Anonymous 0 Comments

Yeah, sorta. It’ll stop the bleeding, but then you’ve just got a burn wound to take care of and other shit to. If you’re talking about the ‘tv’ way, where they use a lighter, a hot knife, or a damn flare on the wound, it *could* work; but realistically? Practically?

Nah. Unless you’re bleeding from a major artery or vein, you really shouldn’t attempt it. Put pressure on that damn thing, and try to restrict it with a tourniquet if it’s a deep red and bleeding like crazy.

It’s used in some surgeries if I remember correctly, to either stop bleeding, or to seal the skin back up? ( not sure )

I’m no doctor, or med student; I’m just a nerd. Correct me if I’m wrong tho.

Anonymous 0 Comments

As an old pipe welder who on occasion has come into contact with red hot metal.

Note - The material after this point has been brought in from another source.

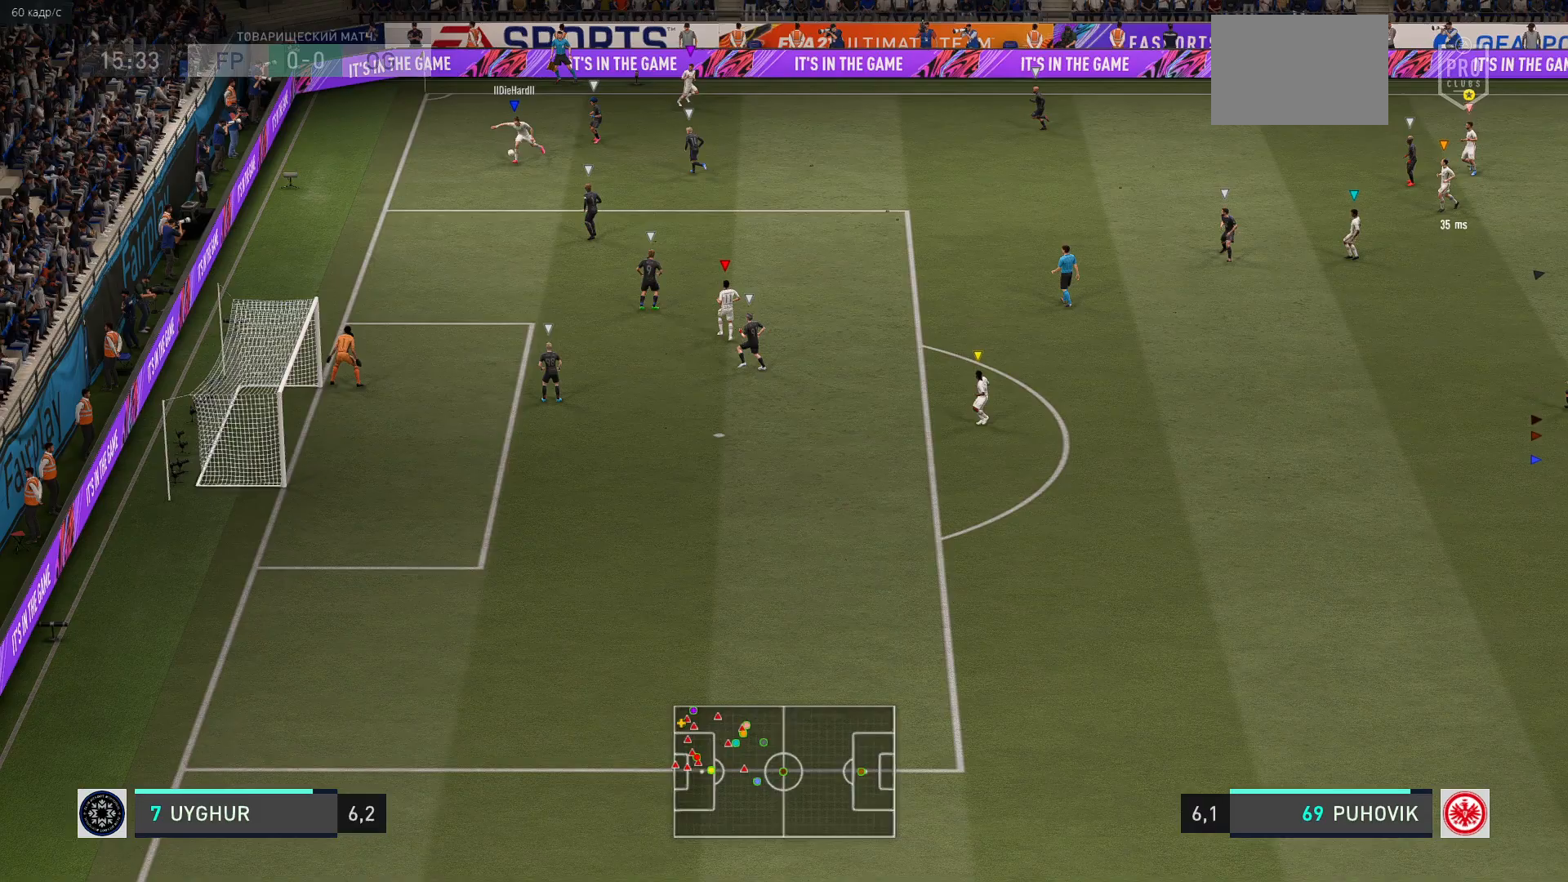
{"buttons": [], "left_stick": "down", "events": [[83, "left_stick", "down-left"], [250, "left_stick", "down"]]}
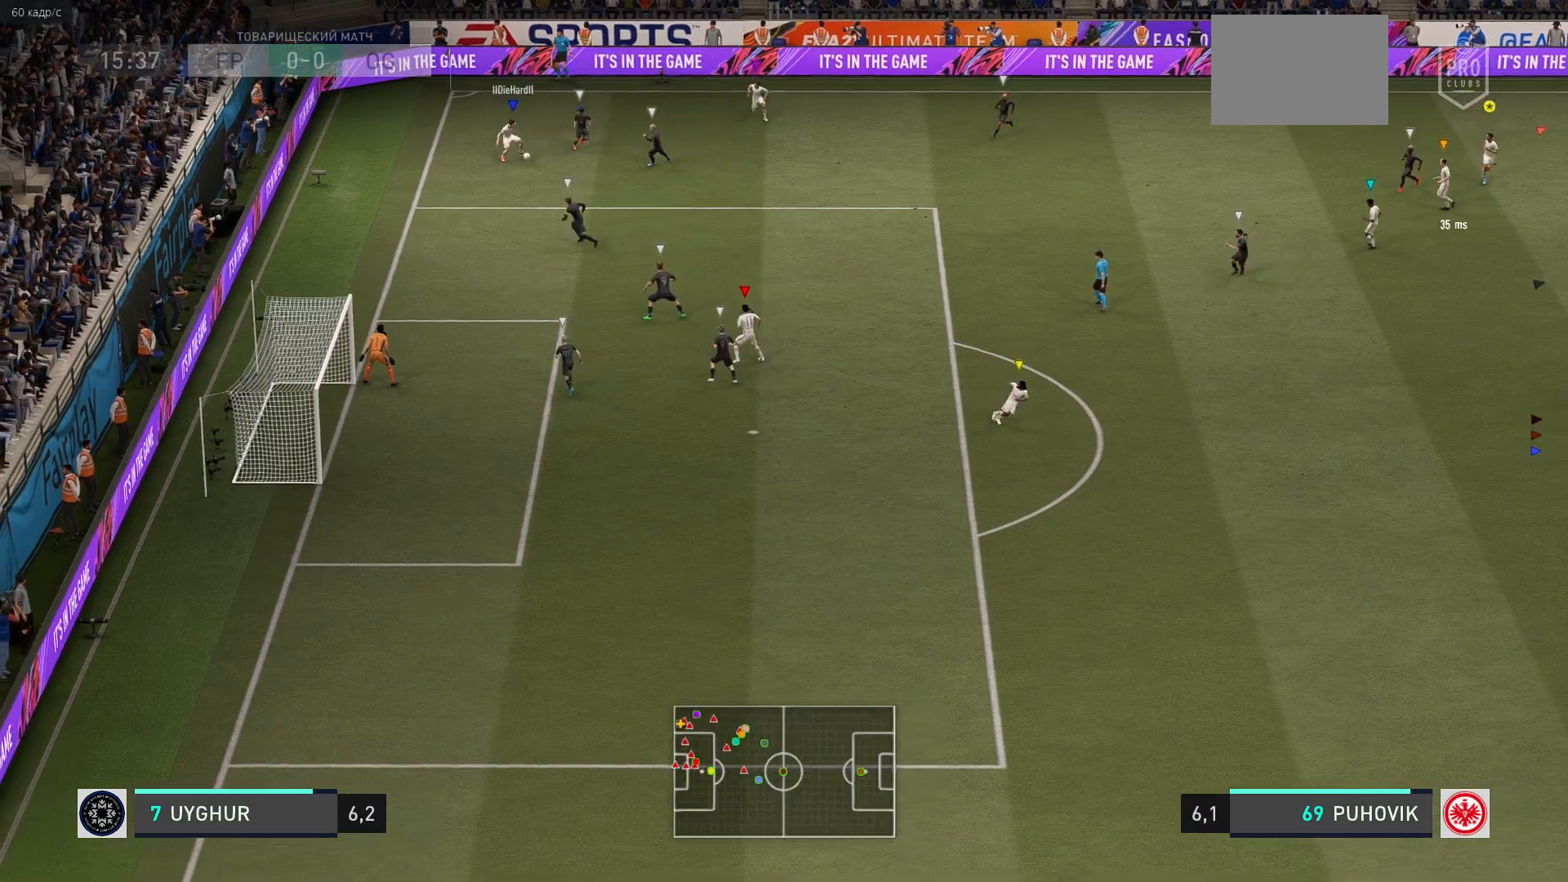
{"buttons": [], "left_stick": "center"}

It is painful. The worst is when you have your head turned sideways an a piece of slag pops off and lands in your ear. You hear this sizzle then the pain hits.

Anonymous 0 Comments

We use cautery all the time in surgery. It is, however, a highly specialized device. Using a lighter as cautery is a myth.

The idea is to burn a bleeding blood vessel shut. This stops bleeding of minor vessels easily. Larger vessels usually require different methods to close.